DATA
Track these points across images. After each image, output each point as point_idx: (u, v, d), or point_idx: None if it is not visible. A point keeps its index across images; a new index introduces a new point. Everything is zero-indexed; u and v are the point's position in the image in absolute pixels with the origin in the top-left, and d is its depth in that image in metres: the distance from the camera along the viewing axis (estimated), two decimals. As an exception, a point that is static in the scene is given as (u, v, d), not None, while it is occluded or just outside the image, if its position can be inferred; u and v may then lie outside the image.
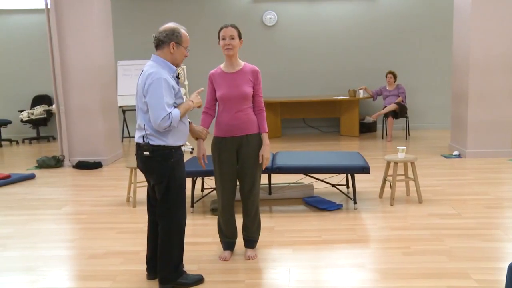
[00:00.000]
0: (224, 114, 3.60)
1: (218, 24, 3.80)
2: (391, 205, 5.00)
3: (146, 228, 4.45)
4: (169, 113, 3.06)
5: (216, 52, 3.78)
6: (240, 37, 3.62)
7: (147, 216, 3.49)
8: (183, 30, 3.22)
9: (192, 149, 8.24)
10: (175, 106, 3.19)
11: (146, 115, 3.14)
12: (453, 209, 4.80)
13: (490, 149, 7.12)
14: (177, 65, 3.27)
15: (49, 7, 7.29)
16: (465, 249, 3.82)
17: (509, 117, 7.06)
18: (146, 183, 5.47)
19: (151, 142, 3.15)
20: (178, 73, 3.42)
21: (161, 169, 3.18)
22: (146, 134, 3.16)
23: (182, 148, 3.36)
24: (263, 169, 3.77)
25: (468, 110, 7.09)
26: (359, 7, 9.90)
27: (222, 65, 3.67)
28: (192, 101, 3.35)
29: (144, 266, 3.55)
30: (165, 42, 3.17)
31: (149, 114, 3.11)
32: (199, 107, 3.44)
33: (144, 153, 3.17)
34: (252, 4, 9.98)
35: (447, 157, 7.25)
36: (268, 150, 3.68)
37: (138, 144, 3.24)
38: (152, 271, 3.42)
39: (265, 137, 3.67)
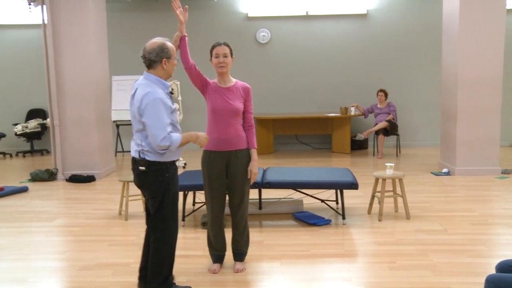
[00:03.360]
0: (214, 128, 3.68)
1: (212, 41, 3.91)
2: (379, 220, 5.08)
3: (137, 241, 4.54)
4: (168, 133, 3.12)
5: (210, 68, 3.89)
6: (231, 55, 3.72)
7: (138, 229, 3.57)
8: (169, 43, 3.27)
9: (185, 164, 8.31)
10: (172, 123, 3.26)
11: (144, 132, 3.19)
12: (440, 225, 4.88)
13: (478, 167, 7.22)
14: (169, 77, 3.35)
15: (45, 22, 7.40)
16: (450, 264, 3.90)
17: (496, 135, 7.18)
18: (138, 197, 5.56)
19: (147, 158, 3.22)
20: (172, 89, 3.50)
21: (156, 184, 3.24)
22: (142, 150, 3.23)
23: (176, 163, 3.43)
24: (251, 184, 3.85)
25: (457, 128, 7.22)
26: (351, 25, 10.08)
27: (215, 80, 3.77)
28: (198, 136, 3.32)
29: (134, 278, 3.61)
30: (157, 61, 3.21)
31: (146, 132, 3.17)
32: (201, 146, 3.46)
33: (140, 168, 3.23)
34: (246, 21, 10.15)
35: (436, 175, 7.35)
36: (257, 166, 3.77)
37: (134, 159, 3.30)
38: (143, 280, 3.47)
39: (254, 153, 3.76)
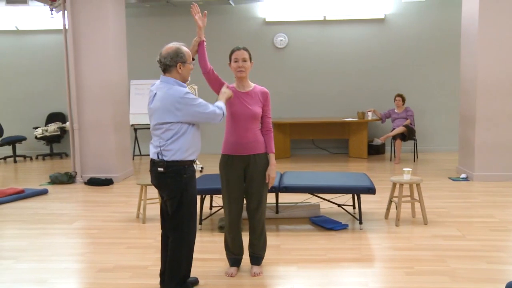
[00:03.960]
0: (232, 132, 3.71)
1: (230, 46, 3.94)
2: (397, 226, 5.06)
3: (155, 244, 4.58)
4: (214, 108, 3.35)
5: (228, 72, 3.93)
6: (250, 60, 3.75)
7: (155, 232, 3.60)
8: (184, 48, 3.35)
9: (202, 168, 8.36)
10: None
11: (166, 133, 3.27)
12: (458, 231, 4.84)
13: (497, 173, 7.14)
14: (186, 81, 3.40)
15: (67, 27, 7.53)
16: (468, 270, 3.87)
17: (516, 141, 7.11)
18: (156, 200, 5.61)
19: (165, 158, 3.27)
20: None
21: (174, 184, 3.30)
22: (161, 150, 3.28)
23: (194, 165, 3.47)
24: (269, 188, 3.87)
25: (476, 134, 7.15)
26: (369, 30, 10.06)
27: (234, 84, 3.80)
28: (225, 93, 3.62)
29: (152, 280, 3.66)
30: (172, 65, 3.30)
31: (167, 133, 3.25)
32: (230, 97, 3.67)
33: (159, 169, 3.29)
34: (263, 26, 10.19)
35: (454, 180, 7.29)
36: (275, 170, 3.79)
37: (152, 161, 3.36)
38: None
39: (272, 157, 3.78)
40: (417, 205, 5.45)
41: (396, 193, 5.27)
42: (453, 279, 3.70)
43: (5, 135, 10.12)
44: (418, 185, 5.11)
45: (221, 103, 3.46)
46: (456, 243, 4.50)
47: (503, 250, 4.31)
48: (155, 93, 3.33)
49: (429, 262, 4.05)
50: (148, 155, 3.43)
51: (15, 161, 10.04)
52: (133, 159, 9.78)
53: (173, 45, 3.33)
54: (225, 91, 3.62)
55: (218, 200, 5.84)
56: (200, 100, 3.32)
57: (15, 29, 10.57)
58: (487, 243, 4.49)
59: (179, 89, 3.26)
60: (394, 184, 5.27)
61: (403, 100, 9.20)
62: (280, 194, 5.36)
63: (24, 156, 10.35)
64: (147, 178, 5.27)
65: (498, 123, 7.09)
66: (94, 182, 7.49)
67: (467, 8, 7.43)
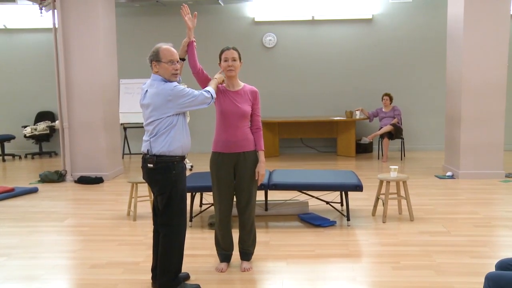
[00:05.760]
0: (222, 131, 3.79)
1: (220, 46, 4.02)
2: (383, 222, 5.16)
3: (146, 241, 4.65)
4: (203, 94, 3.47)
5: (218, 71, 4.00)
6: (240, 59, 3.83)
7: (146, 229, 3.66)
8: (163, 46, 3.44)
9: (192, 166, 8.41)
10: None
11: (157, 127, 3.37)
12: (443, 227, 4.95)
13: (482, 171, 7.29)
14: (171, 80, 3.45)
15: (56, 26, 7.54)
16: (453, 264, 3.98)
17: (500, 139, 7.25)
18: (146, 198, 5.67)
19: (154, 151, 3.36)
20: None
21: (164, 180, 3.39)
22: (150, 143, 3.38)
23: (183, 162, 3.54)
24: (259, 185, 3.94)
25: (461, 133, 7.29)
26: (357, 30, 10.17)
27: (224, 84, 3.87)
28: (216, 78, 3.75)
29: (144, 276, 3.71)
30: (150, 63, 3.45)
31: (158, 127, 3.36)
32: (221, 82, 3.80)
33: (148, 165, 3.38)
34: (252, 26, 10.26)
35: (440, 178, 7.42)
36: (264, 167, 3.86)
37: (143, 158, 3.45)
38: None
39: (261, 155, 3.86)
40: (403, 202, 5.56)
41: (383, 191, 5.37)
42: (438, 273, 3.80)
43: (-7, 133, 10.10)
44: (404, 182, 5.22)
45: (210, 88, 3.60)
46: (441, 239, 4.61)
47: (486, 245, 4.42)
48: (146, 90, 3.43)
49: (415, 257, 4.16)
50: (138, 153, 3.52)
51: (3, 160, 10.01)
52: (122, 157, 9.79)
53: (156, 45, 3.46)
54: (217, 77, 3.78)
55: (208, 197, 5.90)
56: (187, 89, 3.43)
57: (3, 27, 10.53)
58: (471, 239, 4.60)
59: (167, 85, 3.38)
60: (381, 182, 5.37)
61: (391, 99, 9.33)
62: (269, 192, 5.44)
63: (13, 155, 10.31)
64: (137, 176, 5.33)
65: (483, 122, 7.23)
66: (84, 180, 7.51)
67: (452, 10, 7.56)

--

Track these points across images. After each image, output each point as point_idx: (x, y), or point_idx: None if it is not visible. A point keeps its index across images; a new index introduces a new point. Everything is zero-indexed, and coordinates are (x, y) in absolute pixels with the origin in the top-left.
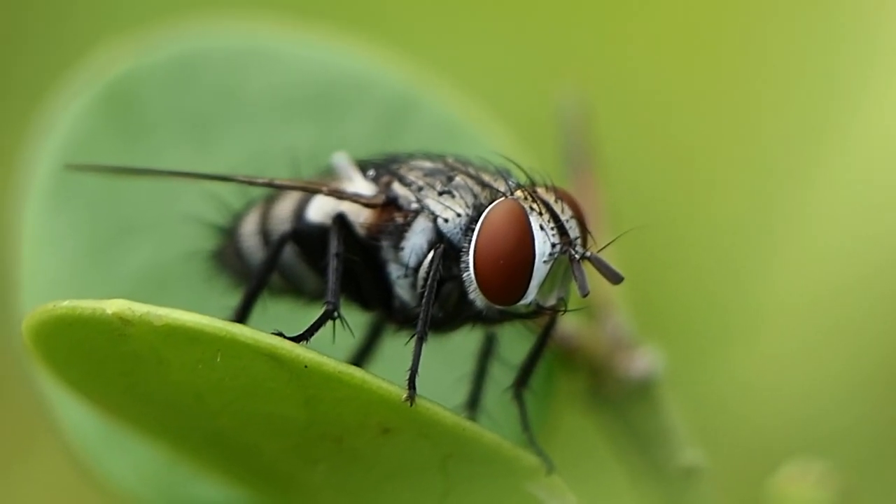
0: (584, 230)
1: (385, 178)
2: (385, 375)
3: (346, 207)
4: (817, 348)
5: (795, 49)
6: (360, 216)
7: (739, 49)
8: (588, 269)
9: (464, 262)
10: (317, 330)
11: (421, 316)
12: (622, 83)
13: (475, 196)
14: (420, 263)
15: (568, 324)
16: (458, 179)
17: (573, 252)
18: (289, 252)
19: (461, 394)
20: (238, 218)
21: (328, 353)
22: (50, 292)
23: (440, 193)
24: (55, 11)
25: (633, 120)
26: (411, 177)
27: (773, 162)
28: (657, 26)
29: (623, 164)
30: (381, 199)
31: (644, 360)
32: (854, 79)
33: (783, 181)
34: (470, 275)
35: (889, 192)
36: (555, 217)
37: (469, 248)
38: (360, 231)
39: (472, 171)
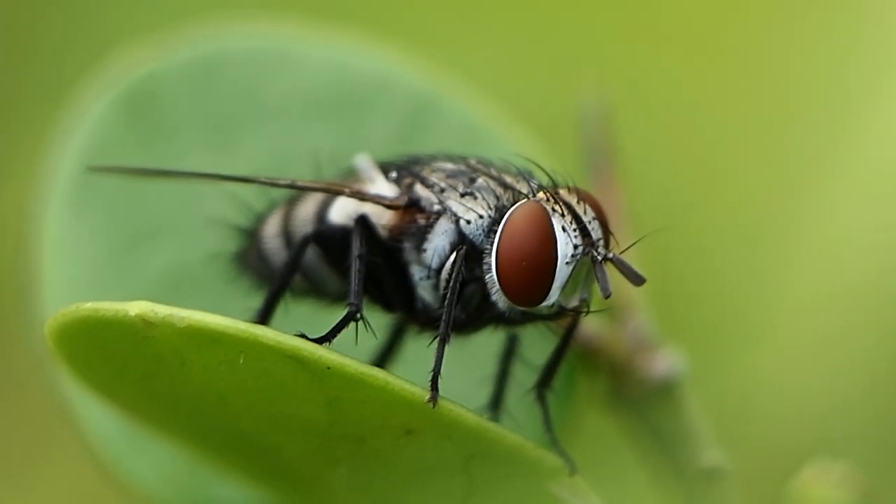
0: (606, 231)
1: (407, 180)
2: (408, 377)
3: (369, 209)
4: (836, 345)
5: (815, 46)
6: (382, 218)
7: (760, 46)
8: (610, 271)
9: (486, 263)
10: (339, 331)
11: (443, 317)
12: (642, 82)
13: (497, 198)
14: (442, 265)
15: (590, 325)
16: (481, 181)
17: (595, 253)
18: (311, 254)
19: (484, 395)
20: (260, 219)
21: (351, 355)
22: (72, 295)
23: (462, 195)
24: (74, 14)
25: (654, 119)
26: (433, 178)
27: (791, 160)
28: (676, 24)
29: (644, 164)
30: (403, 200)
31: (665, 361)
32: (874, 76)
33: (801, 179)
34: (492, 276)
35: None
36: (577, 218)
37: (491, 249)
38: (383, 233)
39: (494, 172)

--

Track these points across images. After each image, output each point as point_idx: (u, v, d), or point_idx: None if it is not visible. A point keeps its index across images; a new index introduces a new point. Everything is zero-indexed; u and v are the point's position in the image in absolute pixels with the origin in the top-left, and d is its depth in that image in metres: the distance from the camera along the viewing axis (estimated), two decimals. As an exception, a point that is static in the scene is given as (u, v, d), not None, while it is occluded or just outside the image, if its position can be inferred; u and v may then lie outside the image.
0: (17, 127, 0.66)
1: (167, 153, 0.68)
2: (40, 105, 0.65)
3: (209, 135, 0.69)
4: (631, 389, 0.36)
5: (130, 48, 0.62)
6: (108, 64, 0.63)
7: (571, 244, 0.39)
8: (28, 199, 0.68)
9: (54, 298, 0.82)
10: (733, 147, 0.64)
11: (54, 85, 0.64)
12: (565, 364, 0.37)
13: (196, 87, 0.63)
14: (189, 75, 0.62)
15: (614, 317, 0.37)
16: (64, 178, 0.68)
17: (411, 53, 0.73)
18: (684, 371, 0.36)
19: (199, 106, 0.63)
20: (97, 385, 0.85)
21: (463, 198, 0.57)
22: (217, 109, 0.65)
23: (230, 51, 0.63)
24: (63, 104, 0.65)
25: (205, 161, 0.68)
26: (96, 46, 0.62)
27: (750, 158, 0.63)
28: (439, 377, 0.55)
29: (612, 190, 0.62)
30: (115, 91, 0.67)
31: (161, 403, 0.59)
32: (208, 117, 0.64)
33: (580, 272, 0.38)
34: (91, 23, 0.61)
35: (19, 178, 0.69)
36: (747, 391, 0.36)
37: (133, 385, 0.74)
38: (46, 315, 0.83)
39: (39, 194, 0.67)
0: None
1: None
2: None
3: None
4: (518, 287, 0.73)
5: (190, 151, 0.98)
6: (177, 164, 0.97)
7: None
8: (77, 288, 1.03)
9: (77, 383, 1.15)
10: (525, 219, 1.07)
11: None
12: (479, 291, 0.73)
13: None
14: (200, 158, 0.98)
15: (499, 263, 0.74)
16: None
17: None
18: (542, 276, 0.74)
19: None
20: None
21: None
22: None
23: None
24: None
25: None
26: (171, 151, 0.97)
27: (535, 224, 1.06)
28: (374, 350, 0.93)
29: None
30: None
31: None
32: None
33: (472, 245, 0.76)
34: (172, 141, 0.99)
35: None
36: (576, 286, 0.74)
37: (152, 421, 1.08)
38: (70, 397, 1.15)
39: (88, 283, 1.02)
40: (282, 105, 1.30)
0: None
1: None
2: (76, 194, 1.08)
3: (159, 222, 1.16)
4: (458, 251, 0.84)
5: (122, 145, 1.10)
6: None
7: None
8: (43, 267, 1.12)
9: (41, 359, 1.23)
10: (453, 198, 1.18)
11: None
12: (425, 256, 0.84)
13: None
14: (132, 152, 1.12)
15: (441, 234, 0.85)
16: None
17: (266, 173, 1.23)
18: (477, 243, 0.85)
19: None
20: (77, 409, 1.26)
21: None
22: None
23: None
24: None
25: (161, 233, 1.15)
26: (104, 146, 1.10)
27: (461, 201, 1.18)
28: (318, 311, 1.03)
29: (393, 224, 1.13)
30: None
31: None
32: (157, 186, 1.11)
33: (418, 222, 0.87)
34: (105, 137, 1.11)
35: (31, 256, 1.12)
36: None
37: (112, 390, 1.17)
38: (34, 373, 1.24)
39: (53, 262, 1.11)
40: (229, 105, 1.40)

ASSIGNMENT
Copy out the range of lines above starting at the line with "24: (263, 169, 3.77)" and ending at the line with "39: (265, 137, 3.67)", exactly and including both.

COMPLETED TASK
24: (263, 169, 3.77)
25: (468, 110, 7.09)
26: (359, 7, 9.90)
27: (222, 65, 3.67)
28: (192, 101, 3.35)
29: (144, 266, 3.55)
30: (165, 42, 3.17)
31: (149, 114, 3.11)
32: (199, 107, 3.44)
33: (144, 153, 3.17)
34: (252, 4, 9.98)
35: (447, 157, 7.25)
36: (268, 150, 3.68)
37: (138, 144, 3.24)
38: (152, 271, 3.42)
39: (265, 137, 3.67)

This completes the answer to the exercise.